**READING PASSAGE**
◇ ◇ ◇

Three weeks went by. He traveled with just a backpack of stuff. He'd left anything too big to carry on his bike in storage. He'd have to come back to town to get it, but he figured if he waited long enough, he could sneak into town and leave before anything could go wrong. But over those three weeks while he was out losing himself on the road, he was finding himself just as much. 

If you asked him, he wouldn't be able to tell you how he ended up back at the apartment building that housed Johnny's place. It had been raining, the leather jacket he wore not enough to shield him from the elements. As he stood outside his door, eyes fixated on the number beside it while he blanked out. Why he was there, he'd never be able to answer. He should have kept going. He should have left it all behind. But now he was standing there, dripping wet and soaked through, a backpack slung over one shoulder. He knocked, not caring that it was easily past midnight.

Date: 2011-04-26 06:06 am (UTC)
From: [identity profile] likeavolcano.livejournal.com
Johnny picked up one of the towels and draped it over Wylie's shoulders as he just arched his eyebrow. Charlotte was the ex, the great big love of his life until it all went wrong. Johnny didn't know if that made him feel worse, or better. Wylie had apparently needed closure on that part of his life, and now he felt better. Good for him. Johnny couldn't help if that made him wonder if he was looking for closure about them too.

"You could have told me," he finally said, his voice low and scratchy. He hadn't used it in days other than to talk to Alice. Even at the bar all he did know was grunt. He wasn't exactly a joy to be around and he knew it. The cigarette still dangled between his lips as he looked at Wylie. "I just wanted to know you were okay."

Date: 2011-04-26 06:13 am (UTC)
From: [identity profile] harshboldcharm.livejournal.com
Wylie dragged the towel off his shoulders. He wanted to feel cold. Something in the misery was what he needed to keep him alert. If he felt comfortable then he'd lose his edge. Holding the towel in his hand, arms at his sides he stared at the man in the room who looked very little like the man he left behind.

"I was leaving you," he admitted. It poured out of him before he could stop it. He waited, almost hoping that Johnny would finally hit him.

Date: 2011-04-26 06:19 am (UTC)

◇ ◇ ◇

**RECORD SET**
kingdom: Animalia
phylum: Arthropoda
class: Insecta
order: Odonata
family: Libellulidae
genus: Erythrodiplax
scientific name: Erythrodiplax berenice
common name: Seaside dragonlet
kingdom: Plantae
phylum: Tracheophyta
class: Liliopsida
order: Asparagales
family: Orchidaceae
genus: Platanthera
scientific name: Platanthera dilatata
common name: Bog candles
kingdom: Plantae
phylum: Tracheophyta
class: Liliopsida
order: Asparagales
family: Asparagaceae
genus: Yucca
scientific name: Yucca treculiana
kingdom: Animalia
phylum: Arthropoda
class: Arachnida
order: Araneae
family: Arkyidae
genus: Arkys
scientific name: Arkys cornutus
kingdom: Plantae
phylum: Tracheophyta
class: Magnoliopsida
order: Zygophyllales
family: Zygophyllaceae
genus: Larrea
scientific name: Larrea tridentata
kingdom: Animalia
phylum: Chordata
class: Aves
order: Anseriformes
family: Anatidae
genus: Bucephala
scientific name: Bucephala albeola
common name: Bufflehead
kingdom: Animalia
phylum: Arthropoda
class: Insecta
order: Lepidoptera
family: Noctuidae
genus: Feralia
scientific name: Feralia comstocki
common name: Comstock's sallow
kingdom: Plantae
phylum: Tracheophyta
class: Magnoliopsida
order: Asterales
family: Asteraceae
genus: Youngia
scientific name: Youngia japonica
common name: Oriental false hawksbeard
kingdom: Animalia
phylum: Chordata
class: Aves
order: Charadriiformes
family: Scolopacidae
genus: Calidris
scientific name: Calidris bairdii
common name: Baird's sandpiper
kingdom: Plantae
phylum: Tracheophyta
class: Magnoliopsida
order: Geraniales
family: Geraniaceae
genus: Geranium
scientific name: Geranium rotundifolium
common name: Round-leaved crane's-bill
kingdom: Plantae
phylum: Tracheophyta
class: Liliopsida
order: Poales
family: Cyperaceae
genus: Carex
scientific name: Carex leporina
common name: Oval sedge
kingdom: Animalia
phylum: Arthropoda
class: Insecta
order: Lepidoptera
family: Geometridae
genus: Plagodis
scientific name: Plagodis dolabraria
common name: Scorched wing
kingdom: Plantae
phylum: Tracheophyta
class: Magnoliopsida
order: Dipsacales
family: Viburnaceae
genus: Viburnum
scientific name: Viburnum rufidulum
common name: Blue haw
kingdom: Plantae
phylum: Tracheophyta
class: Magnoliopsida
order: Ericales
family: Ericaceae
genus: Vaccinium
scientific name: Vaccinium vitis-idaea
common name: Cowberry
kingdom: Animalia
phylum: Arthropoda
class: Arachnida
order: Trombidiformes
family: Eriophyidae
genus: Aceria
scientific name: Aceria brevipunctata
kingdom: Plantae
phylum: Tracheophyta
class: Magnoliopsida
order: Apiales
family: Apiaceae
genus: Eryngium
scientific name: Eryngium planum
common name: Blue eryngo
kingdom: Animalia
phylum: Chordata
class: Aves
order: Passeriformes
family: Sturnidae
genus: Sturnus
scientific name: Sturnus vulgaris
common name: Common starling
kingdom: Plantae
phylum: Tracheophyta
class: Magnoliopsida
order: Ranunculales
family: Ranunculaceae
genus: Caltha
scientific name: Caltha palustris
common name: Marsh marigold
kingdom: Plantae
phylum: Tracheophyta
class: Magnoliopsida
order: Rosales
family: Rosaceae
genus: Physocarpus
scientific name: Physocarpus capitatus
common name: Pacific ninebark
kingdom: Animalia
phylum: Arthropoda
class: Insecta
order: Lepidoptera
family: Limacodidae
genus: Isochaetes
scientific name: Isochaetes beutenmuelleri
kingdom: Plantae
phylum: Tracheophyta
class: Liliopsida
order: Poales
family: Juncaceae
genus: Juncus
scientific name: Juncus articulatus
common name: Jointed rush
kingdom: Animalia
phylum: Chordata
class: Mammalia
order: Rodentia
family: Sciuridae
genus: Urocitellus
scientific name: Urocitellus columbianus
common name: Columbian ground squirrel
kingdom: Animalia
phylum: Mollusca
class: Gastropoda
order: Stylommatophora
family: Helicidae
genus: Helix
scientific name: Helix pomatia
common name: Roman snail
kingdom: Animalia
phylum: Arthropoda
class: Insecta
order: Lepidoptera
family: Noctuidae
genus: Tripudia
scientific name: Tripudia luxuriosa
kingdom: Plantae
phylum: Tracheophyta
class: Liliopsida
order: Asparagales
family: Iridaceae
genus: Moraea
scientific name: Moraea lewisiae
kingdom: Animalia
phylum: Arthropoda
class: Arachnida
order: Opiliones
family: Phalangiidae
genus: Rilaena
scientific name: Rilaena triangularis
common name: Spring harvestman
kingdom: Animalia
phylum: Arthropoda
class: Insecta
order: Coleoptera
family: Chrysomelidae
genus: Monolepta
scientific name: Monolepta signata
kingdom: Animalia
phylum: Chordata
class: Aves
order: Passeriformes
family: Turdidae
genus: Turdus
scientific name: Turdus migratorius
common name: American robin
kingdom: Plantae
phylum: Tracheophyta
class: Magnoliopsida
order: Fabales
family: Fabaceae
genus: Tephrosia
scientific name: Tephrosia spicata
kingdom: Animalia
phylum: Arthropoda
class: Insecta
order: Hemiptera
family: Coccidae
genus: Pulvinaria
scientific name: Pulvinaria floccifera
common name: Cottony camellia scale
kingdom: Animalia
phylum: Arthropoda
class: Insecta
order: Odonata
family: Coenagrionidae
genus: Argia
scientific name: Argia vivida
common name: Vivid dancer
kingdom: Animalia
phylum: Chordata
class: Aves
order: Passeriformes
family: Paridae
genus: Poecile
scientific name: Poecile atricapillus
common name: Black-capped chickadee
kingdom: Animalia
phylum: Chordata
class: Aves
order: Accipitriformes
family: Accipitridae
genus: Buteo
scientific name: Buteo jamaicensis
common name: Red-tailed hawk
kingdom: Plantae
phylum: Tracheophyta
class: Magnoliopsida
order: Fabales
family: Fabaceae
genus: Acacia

◇ ◇ ◇

**TASKS TO CARRY OUT**
**A)** Name every person the story refers to by name.
**B)** Reproduce the rows from the line holding "genus: Platanthera" through the line holding "scientific name: Feralia comstocki", both lines included.
The story and the rows were taken from two unrelated places.

**THE RESULTS**
**A)** Johnny, Wylie, Charlotte, Alice

**B)**
genus: Platanthera
scientific name: Platanthera dilatata
common name: Bog candles
kingdom: Plantae
phylum: Tracheophyta
class: Liliopsida
order: Asparagales
family: Asparagaceae
genus: Yucca
scientific name: Yucca treculiana
kingdom: Animalia
phylum: Arthropoda
class: Arachnida
order: Araneae
family: Arkyidae
genus: Arkys
scientific name: Arkys cornutus
kingdom: Plantae
phylum: Tracheophyta
class: Magnoliopsida
order: Zygophyllales
family: Zygophyllaceae
genus: Larrea
scientific name: Larrea tridentata
kingdom: Animalia
phylum: Chordata
class: Aves
order: Anseriformes
family: Anatidae
genus: Bucephala
scientific name: Bucephala albeola
common name: Bufflehead
kingdom: Animalia
phylum: Arthropoda
class: Insecta
order: Lepidoptera
family: Noctuidae
genus: Feralia
scientific name: Feralia comstocki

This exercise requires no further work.